Aron's (my host brother) horse.

On the first weekend of November in Sweden there is a tradition that you will go to a graveyard a light a candle for the love ones you have lost. Whether it is on the person’s grave or in a spot to remember all you can light your candle and remember. On Saturday night my host family and I went to Stockholm’s biggest graveyard and lit our candles. I put one down for Grandma and Granda. It was such a lovely way to remember. The whole graveyard glowed with candle light and every so often you would see a lantern being let into the air. It is such a simple thing to do. I loved the fact that it made a place that would be a scary place to be in pitch black darkness into a place of such simple beauty.
 
The four candles my host family and I lit. the one at the front is mine for Grandma and Granda.
 
 
The candles in the graveyard from the hop of a hill.
 
 
Candles in a tree.
 
 
A place to leave candles if your loved ones are not in this graveyard covered in candles.

 

      

 

Friday, 26 October 2012

The Snow and Me


Really thought I had a few more snow free weeks up my sleeve. I was wrong. Very wrong.

 

So on Thursday the 25th of October 2012, I, Annie Rea, saw here first ever Swedish snow. Much to my host families amusement I went jumping up and down to every window in the house looking out saying “It’s snowing, omg it’s snowing!” funnily enough Swedish snow looks the same as New Zealand snow. It’s still white and it still falls from the sky!

My host brother, Aron, can running into my room going “it’s snowing Annie, it’s snowing!!!!!” and then laughed at me as I was looking out all the windows!

It wasn’t much snow but it was still there in the morning. Sadly it was not enough to make a snowman or even have a snowball fight. But I am sure that soon enough I will have enough snow to make snowmen until the cows come home! The snow has now turned to ice and slush in most places but in the forest behind my house it is untouched making it look like Christmas with snow covered pine trees. I like it!

§ Records provided:
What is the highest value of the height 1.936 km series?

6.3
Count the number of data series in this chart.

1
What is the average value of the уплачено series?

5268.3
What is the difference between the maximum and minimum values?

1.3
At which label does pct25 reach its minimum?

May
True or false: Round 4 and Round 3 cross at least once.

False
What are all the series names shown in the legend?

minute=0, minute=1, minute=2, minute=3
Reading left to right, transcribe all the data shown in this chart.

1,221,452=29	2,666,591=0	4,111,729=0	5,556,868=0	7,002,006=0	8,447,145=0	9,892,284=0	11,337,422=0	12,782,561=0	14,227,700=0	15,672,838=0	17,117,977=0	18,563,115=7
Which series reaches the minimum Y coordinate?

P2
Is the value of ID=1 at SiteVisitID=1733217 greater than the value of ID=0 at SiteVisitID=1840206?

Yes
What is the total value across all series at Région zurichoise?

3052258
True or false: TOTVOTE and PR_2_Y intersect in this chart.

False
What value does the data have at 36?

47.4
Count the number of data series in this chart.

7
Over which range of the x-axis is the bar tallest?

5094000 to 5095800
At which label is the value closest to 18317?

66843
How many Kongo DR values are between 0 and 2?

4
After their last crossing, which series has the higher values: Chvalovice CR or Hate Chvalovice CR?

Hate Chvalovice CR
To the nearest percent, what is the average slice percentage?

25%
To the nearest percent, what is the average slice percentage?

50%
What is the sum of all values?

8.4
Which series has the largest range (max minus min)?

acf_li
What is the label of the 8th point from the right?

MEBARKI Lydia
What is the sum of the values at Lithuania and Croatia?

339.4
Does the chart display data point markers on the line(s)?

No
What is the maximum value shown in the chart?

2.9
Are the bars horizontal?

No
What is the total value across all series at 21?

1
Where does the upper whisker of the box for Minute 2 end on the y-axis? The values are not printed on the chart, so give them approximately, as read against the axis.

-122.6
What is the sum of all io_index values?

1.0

§ Tasks:
• A. Determine whether each statement below agrees with the blog post about Sweden, answering yes or no and quoting the deciding words of the text: (i) the tradition of lighting candles for lost loved ones takes place on the first weekend of November; (ii) there was enough snow for a snowball fight; (iii) Swedish snow looks different from New Zealand snow.
• B. Rewrite the entries from their first line through the line containing "At which label is the value closest to 18317?", replacing "chart" with "graph" and leaving everything else unchanged.

§ Answers in order:
• A.
(i) Yes: "On the first weekend of November in Sweden there is a tradition that you will go to a graveyard a light a candle for the love ones you have lost."
(ii) No: "Sadly it was not enough to make a snowman or even have a snowball fight."
(iii) No: "funnily enough Swedish snow looks the same as New Zealand snow."

• B.
What is the highest value of the height 1.936 km series?

6.3
Count the number of data series in this graph.

1
What is the average value of the уплачено series?

5268.3
What is the difference between the maximum and minimum values?

1.3
At which label does pct25 reach its minimum?

May
True or false: Round 4 and Round 3 cross at least once.

False
What are all the series names shown in the legend?

minute=0, minute=1, minute=2, minute=3
Reading left to right, transcribe all the data shown in this graph.

1,221,452=29	2,666,591=0	4,111,729=0	5,556,868=0	7,002,006=0	8,447,145=0	9,892,284=0	11,337,422=0	12,782,561=0	14,227,700=0	15,672,838=0	17,117,977=0	18,563,115=7
Which series reaches the minimum Y coordinate?

P2
Is the value of ID=1 at SiteVisitID=1733217 greater than the value of ID=0 at SiteVisitID=1840206?

Yes
What is the total value across all series at Région zurichoise?

3052258
True or false: TOTVOTE and PR_2_Y intersect in this graph.

False
What value does the data have at 36?

47.4
Count the number of data series in this graph.

7
Over which range of the x-axis is the bar tallest?

5094000 to 5095800
At which label is the value closest to 18317?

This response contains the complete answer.